[Information given]:
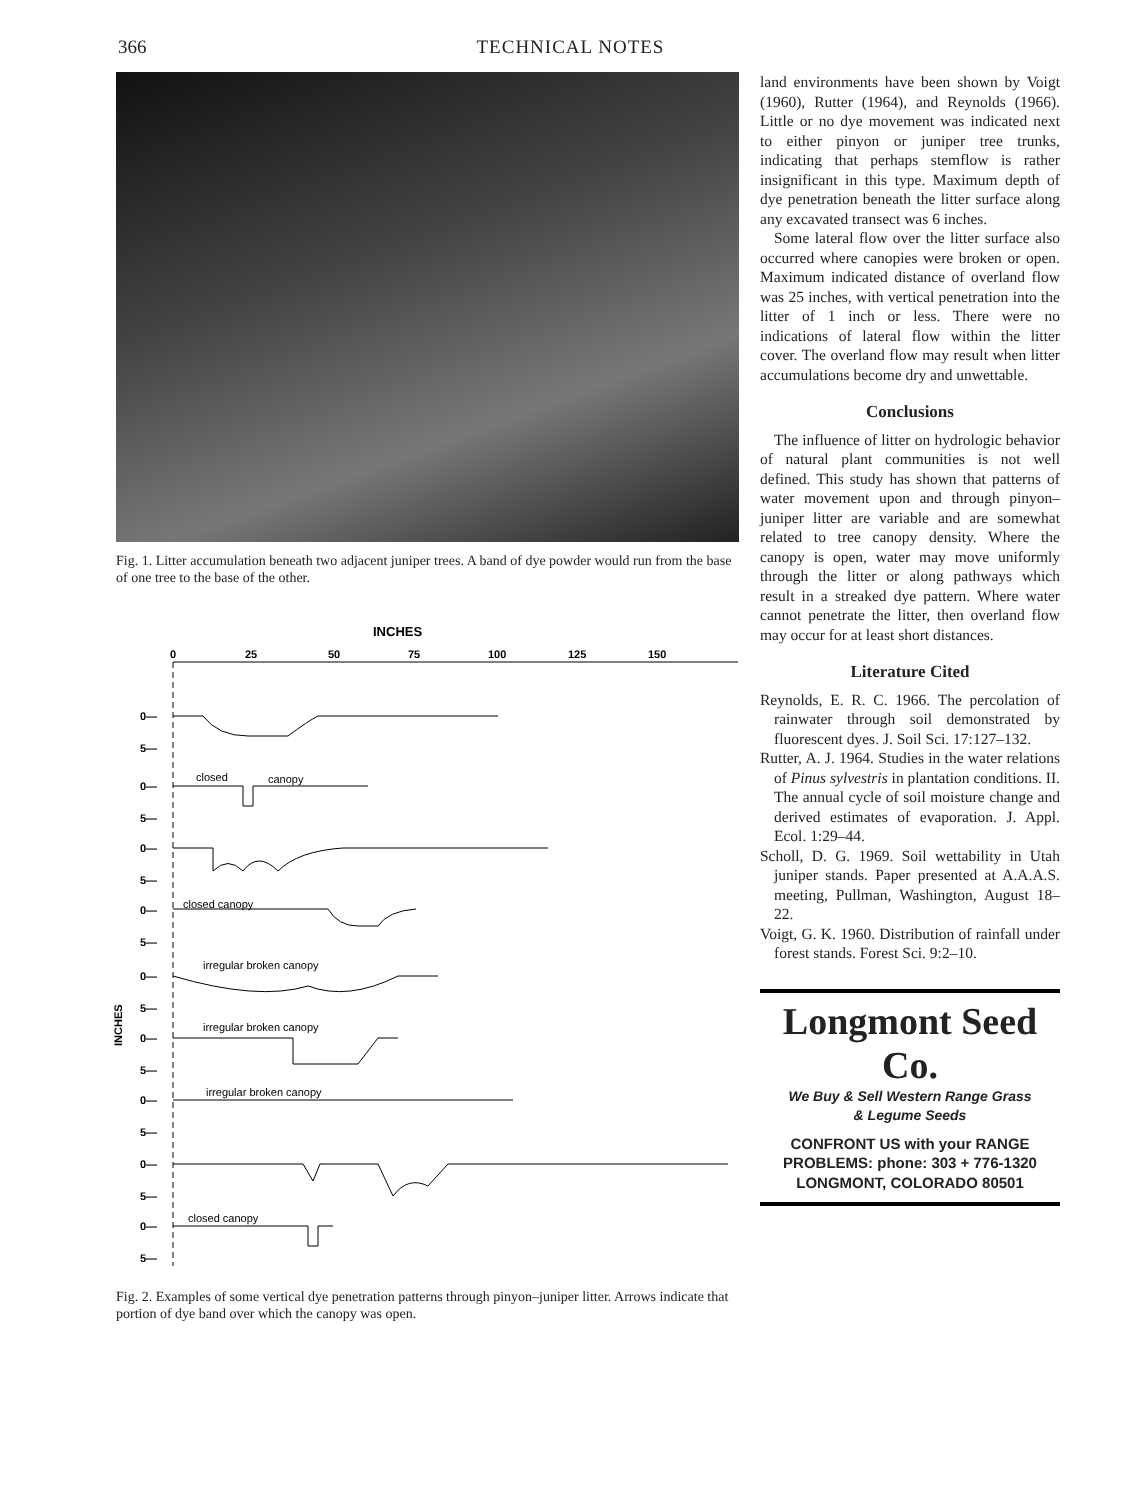366 TECHNICAL NOTES
Fig. 1. Litter accumulation beneath two adjacent juniper trees. A band of dye powder would run from the base of one tree to the base of the other.
INCHES
0
25
50
75
100
125
150
closed
canopy
closed canopy
irregular broken canopy
irregular broken canopy
irregular broken canopy
closed canopy
0—
5—
0—
5—
0—
5—
0—
5—
0—
5—
0—
5—
0—
5—
0—
5—
0—
5—
INCHES
Fig. 2. Examples of some vertical dye penetration patterns through pinyon–juniper litter. Arrows indicate that portion of dye band over which the canopy was open.
land environments have been shown by Voigt (1960), Rutter (1964), and Reynolds (1966). Little or no dye movement was indicated next to either pinyon or juniper tree trunks, indicating that perhaps stemflow is rather insignificant in this type. Maximum depth of dye penetration beneath the litter surface along any excavated transect was 6 inches.
Some lateral flow over the litter surface also occurred where canopies were broken or open. Maximum indicated distance of overland flow was 25 inches, with vertical penetration into the litter of 1 inch or less. There were no indications of lateral flow within the litter cover. The overland flow may result when litter accumulations become dry and unwettable.
Conclusions
The influence of litter on hydrologic behavior of natural plant communities is not well defined. This study has shown that patterns of water movement upon and through pinyon–juniper litter are variable and are somewhat related to tree canopy density. Where the canopy is open, water may move uniformly through the litter or along pathways which result in a streaked dye pattern. Where water cannot penetrate the litter, then overland flow may occur for at least short distances.
Literature Cited
Reynolds, E. R. C. 1966. The percolation of rainwater through soil demonstrated by fluorescent dyes. J. Soil Sci. 17:127–132.
Rutter, A. J. 1964. Studies in the water relations of Pinus sylvestris in plantation conditions. II. The annual cycle of soil moisture change and derived estimates of evaporation. J. Appl. Ecol. 1:29–44.
Scholl, D. G. 1969. Soil wettability in Utah juniper stands. Paper presented at A.A.A.S. meeting, Pullman, Washington, August 18–22.
Voigt, G. K. 1960. Distribution of rainfall under forest stands. Forest Sci. 9:2–10.
Longmont Seed Co.
We Buy & Sell Western Range Grass
& Legume Seeds
CONFRONT US with your RANGE
PROBLEMS: phone: 303 + 776-1320
LONGMONT, COLORADO 80501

[Your objective]:
Print the lines above from the one with "Literature Cited" through the one with "Voigt, G. K.", both included, exactly as written and nothing more.

[Solution to the exercise]:
Literature Cited
Reynolds, E. R. C. 1966. The percolation of rainwater through soil demonstrated by fluorescent dyes. J. Soil Sci. 17:127–132.
Rutter, A. J. 1964. Studies in the water relations of Pinus sylvestris in plantation conditions. II. The annual cycle of soil moisture change and derived estimates of evaporation. J. Appl. Ecol. 1:29–44.
Scholl, D. G. 1969. Soil wettability in Utah juniper stands. Paper presented at A.A.A.S. meeting, Pullman, Washington, August 18–22.
Voigt, G. K. 1960. Distribution of rainfall under forest stands. Forest Sci. 9:2–10.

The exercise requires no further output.